Upcoming Events

October 19-20, 2023

Discourse on the Plague (1347-1600): Authorities, Experience, and Experiments, Conference at The American University of Paris

Co-organized by Brenton Hobart (The American University of Paris) and Véronique Montagne (Université Côte d’Azur)

Medical treatises, historical writings and literary narratives about the plague use a common linguistic register which repeated itself from Antiquity through Renaissance Europe and which persists in today’s popular and scholarly imagination of how we envision epidemic disease – Covid language and plague language are to a large degree one and the same. The truth concerning disease is thereby molded, if not skewed, by a preconceived discourse, which the writers of such truth are (or feel) forced to revisit: to prove knowledge of and move beyond past disease; to establish themselves as authoritative; likely, to learn how to transform ineffable horror into the art form that the printed word is. To prove encyclopedic knowledge, medical authorities revisited literary and historical perspectives; literary writers incorporated medical knowledge into their literature. The experiential (I sometimes witness X – factually based) is thus subjugated to the theoretical (I often read Y – rehashed time and again because some long past authority chanced to take note of it).

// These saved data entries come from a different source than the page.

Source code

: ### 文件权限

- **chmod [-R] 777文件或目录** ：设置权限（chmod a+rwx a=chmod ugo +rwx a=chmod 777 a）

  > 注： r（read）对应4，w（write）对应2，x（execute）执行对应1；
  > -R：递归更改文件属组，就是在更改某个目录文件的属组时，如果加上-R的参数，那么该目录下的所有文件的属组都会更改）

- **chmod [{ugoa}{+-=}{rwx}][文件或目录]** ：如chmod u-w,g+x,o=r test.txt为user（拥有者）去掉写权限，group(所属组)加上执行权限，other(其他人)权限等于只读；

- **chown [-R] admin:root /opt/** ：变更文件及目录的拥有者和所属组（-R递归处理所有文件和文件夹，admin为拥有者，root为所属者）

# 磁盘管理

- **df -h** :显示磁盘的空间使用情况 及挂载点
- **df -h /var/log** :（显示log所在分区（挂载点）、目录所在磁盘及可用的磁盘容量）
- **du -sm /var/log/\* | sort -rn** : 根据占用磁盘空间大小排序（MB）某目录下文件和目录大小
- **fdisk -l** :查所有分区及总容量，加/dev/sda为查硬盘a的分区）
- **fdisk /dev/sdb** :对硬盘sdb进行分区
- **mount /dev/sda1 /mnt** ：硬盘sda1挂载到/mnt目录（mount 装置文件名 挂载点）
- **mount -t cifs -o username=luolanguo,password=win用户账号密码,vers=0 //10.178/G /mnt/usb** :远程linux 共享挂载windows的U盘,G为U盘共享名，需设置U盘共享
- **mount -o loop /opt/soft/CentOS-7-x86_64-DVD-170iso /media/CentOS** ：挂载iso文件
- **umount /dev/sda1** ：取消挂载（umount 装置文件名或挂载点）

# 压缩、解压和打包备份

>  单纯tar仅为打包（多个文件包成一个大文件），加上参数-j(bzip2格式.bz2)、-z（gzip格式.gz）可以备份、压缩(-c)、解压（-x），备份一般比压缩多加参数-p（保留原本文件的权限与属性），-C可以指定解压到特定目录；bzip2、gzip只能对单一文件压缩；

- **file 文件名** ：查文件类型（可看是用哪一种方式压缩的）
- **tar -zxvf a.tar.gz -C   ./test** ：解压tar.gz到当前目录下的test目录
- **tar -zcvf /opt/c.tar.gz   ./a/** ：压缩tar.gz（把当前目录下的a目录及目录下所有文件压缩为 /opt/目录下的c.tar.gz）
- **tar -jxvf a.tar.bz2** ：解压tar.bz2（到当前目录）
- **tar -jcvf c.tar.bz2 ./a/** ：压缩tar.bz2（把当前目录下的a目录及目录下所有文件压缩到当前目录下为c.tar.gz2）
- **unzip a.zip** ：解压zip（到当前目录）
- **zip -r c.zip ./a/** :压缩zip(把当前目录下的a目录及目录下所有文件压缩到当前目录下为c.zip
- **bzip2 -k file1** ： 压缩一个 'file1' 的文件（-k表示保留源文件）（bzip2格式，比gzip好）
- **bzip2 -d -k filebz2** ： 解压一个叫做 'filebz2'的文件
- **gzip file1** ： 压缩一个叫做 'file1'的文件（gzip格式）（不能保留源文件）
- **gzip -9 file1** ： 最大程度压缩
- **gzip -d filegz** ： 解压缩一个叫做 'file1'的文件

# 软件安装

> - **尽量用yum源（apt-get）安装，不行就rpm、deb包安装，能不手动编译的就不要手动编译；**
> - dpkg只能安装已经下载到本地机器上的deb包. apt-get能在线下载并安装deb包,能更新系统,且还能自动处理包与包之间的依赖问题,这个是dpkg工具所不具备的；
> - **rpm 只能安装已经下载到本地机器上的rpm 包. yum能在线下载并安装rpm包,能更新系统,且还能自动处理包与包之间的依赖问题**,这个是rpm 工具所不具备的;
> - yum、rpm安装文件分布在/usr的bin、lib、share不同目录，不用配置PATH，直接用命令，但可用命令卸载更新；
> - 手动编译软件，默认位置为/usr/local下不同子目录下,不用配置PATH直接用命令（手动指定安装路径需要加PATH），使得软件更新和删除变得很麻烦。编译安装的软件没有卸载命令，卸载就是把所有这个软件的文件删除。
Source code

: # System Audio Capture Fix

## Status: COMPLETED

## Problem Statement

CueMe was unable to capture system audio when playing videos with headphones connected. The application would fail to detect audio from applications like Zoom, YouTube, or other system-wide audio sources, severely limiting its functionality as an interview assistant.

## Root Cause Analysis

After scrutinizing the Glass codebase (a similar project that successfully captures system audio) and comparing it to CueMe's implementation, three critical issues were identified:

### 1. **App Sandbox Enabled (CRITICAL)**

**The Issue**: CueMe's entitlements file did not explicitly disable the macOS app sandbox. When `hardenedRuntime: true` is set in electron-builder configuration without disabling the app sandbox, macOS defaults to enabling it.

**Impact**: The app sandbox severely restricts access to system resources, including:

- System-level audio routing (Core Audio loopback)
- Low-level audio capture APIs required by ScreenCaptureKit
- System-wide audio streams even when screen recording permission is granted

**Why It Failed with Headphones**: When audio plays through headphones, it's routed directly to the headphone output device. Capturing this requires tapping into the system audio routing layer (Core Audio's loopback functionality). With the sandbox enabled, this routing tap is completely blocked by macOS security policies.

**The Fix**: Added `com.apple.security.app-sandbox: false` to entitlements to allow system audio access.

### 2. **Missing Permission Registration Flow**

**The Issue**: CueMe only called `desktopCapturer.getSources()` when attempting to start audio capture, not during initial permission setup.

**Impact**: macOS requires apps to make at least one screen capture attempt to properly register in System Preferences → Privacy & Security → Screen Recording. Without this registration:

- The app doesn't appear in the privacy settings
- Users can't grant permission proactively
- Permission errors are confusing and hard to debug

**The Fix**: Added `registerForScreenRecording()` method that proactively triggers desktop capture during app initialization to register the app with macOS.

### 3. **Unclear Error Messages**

Discussions throughout this conference will include the relative importance of theory, imitation, experience, and experimentation in treatises on the plague and in literature of the greater Renaissance, while considering them in light of the current global medical crisis. They shall also consider the opposition and exchanges between the humanist tradition and personal inquiry, i.e. the place of ‘he’, ‘she’, ‘one’ and ‘I’ in these writings, together with the implied importance for empirical and subjective approaches, as well as the epistemological consequences of these choices by the authors of the treatises.

Most papers will be given in French. Questions and answers in French or English. 

For more information, contact Brenton Hobart: bhobartataup.edu 

Past events

Wednesday, May 10, 2023: MCGC presented Book in Progress Workshop on Dr. Merten Reglitz’s (U of Birmingham) The Human Right to Free Internet Access.

Wednesday, May 3, 2023: MCGC’s Working Paper Series presented research in progress by AUP scholars Noemie Oxley and Fatima Aziz, with an external discussant to be announced. Imaginaries of contemporary conflicts: engaging with the War in Ukraine on TikTok.

January 25, 2023: Degenerations of Democracy (Harvard UP, 2022), dialogue with the authors, Charles Taylor, Dilip Gaonkar, and Craig Calhoun. Featuring commentaries by American University of Paris professors Stephen Sawyer and Julian Culp, and Ilaria Cozzaglio, Goethe University Frankfurt. The event was co-sponsored by the AUP Center for Critical Democracy and moderated by AUP professor Jayson Harsin.

Spring 2022 Mellon-funded Lecture Series: Comparative Critiques of Post-truth politics and theory (lecture series and edited volume).

Speakers included: Jack Bratich (Rutgers U.); Ergin Bulut (Koc University, Turkey); Katherine Higgins (U Penn); Jinsook Kim (Emory University);  Alison Hearn (U. of Western Ontario); Kaarina Nikunen (U. Tamere), Lee Edwards (LSE), Bilge Yesil (CUNY).

Edited volume forthcoming (summer 2023) from lecture series: Jayson Harsin (ed.) Post-truth and Trust in a Globalized Society: Popular Truth and Consequences. London: Routledge.